DIRECTIONS ▸ Can you quote the listing from its first line through the line containing "family: Nymphalidae", including both ends, with the pictures left out?

Extracted data entries ▸
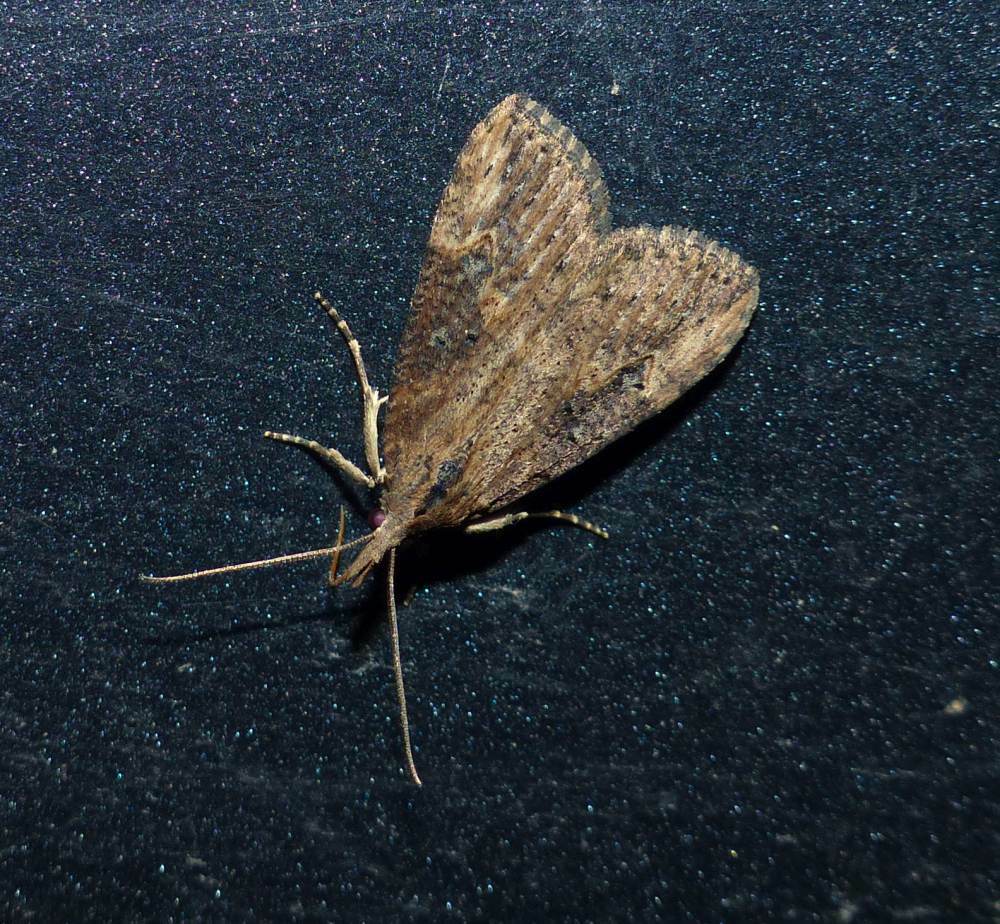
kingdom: Animalia
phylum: Arthropoda
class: Insecta
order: Lepidoptera
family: Erebidae
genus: Hypena
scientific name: Hypena humuli
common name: Hop vine snout
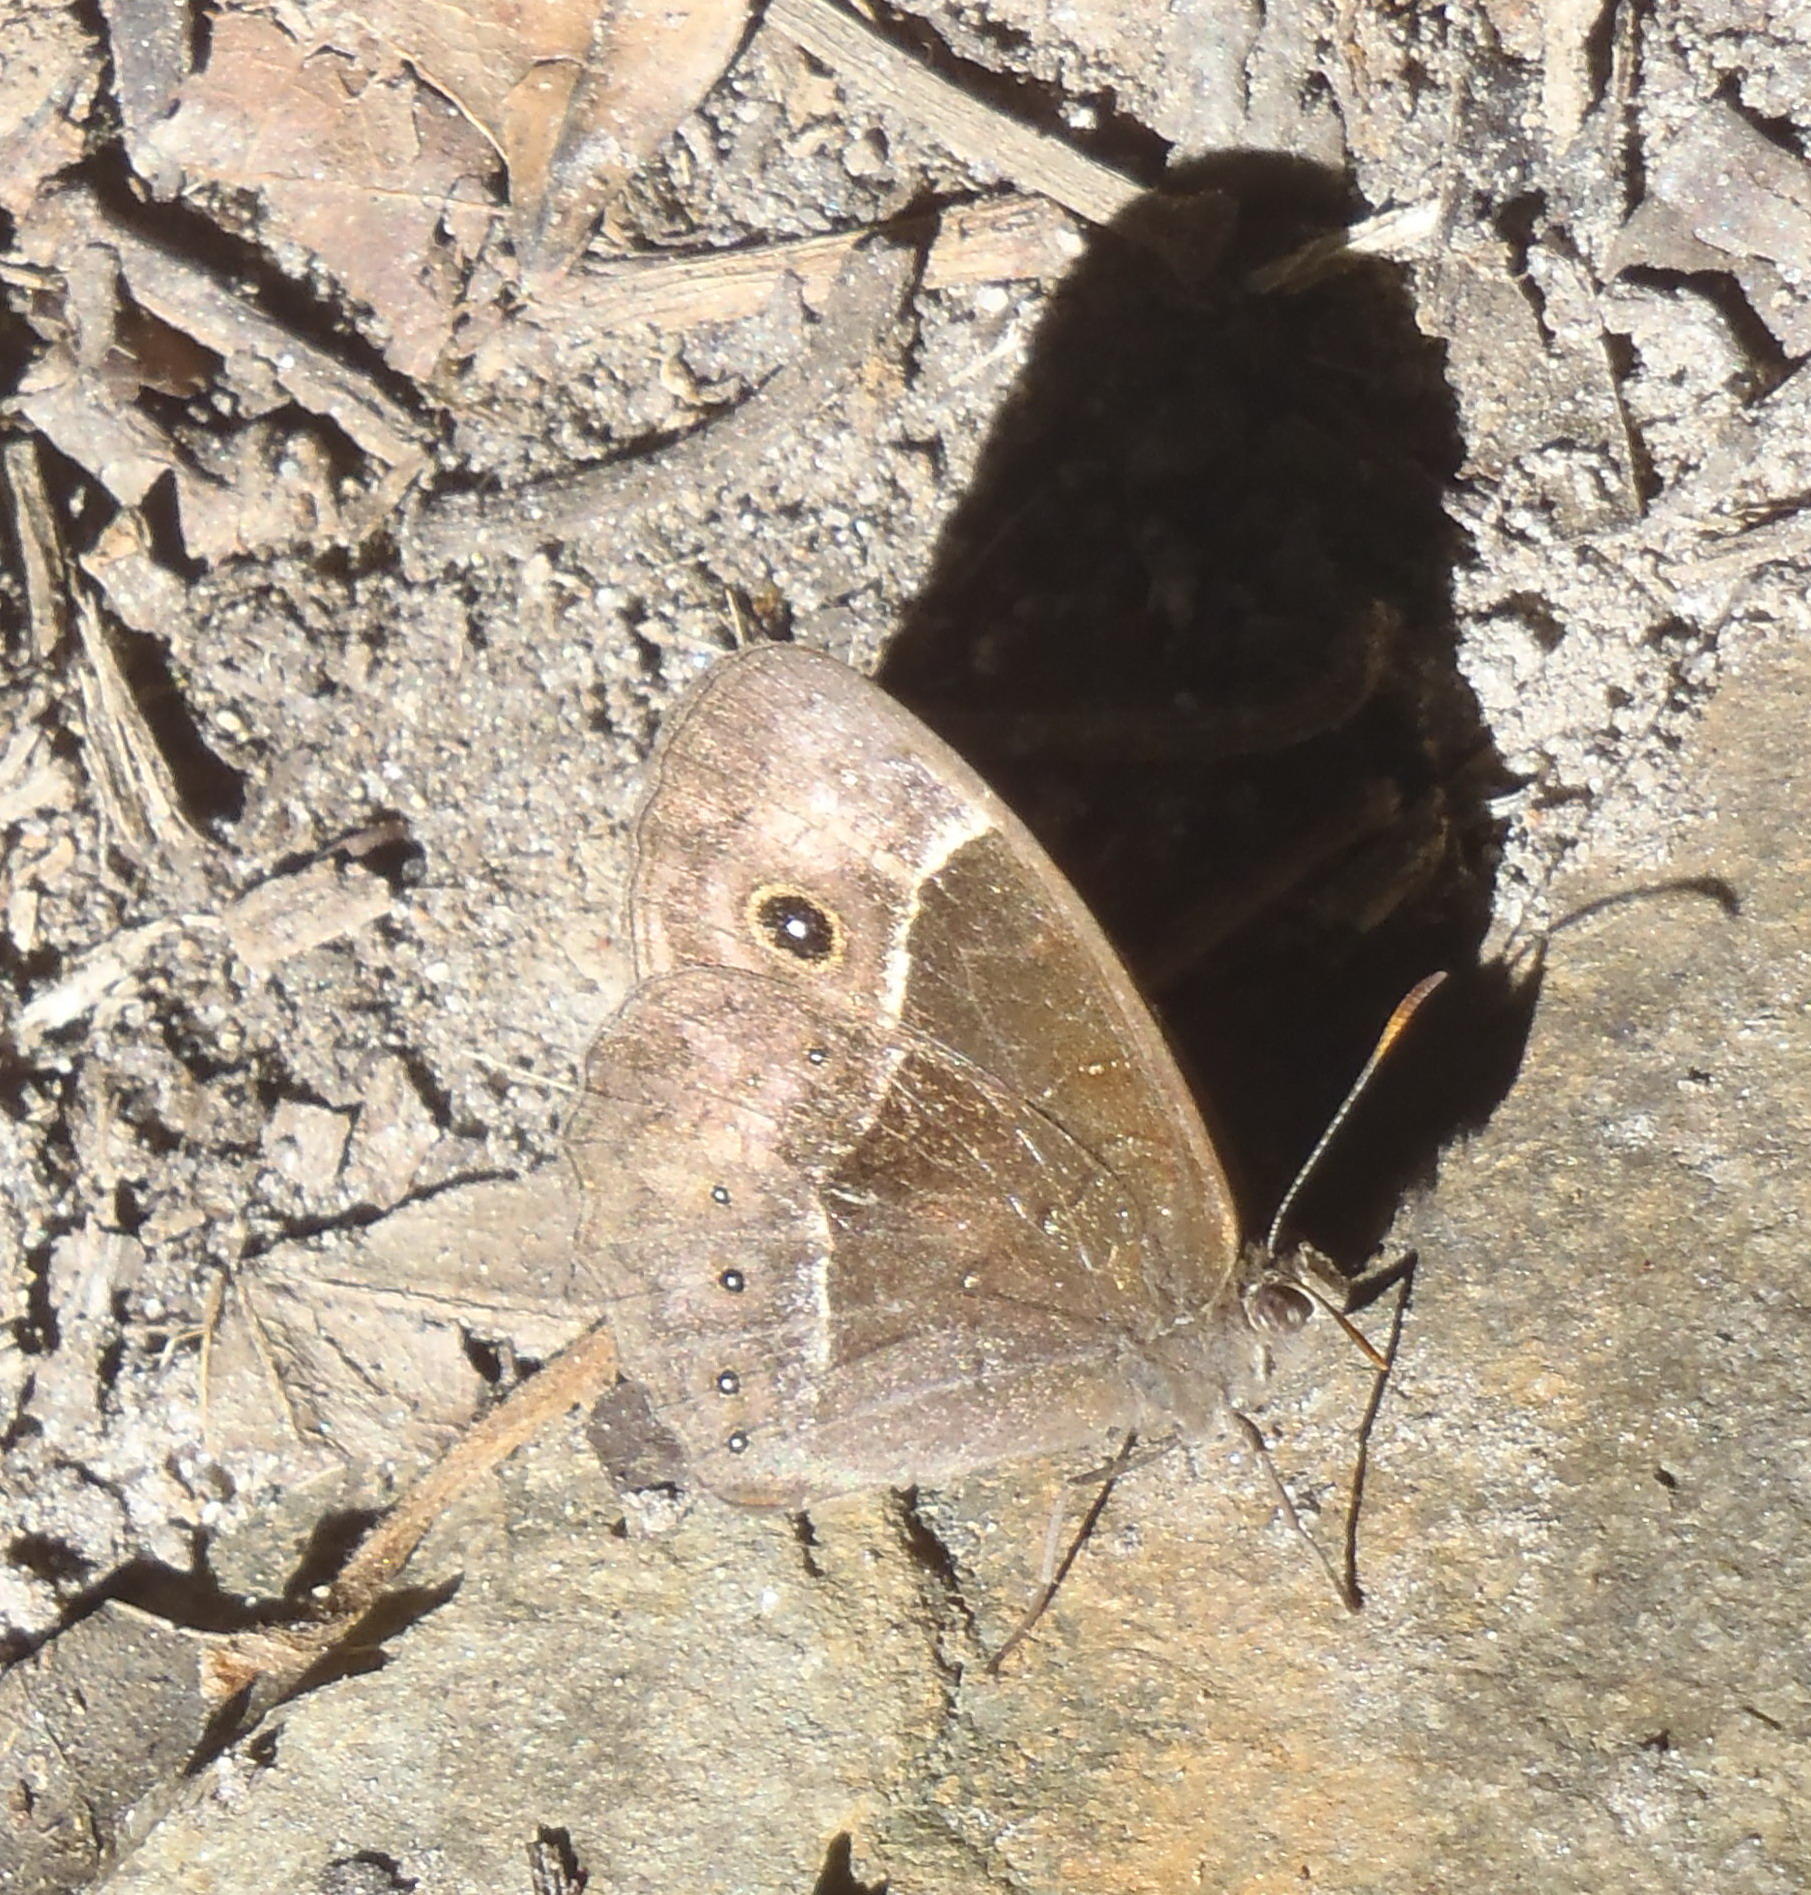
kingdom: Animalia
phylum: Arthropoda
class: Insecta
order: Lepidoptera
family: Nymphalidae
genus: Mycalesis
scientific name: Mycalesis rhacotis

RESPONSE TO THIS TASK ▸
kingdom: Animalia
phylum: Arthropoda
class: Insecta
order: Lepidoptera
family: Erebidae
genus: Hypena
scientific name: Hypena humuli
common name: Hop vine snout
kingdom: Animalia
phylum: Arthropoda
class: Insecta
order: Lepidoptera
family: Nymphalidae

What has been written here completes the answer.